▶ Problem description
Pick out each line of the records in which the word "building" appears.

Records from a dataset:
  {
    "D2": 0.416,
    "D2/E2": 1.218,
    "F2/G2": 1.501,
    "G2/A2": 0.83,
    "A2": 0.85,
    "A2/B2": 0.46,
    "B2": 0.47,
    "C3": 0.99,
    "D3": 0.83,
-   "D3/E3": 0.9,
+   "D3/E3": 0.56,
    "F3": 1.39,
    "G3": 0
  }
* * *
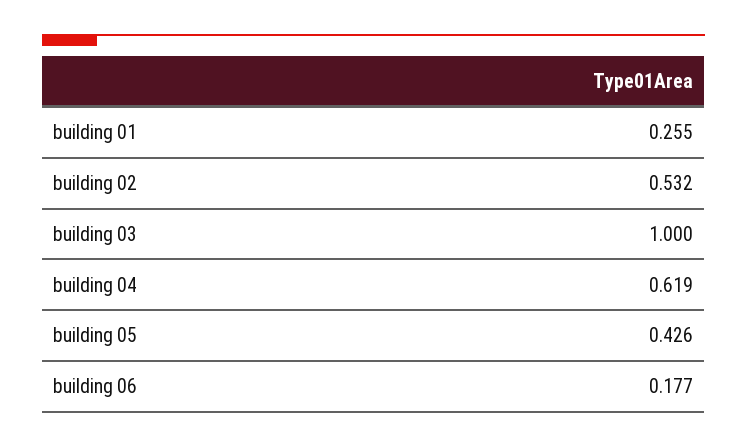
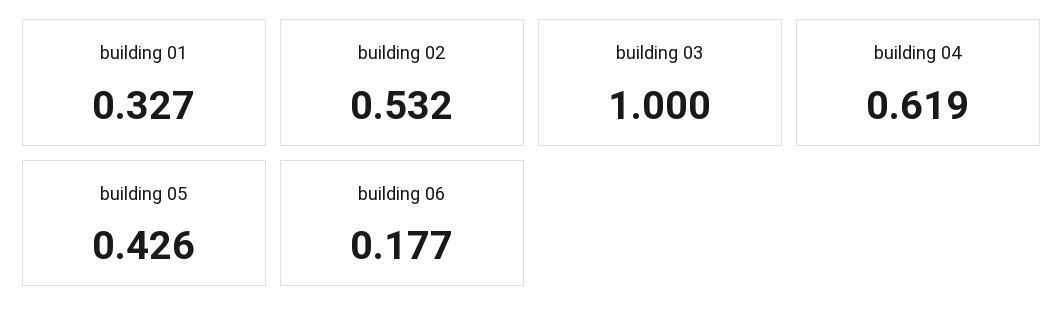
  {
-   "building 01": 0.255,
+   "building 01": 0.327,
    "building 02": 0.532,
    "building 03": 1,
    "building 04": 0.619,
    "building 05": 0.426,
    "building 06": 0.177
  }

▶ Your solution
-   "building 01": 0.255,
+   "building 01": 0.327,
    "building 02": 0.532,
    "building 03": 1,
    "building 04": 0.619,
    "building 05": 0.426,
    "building 06": 0.177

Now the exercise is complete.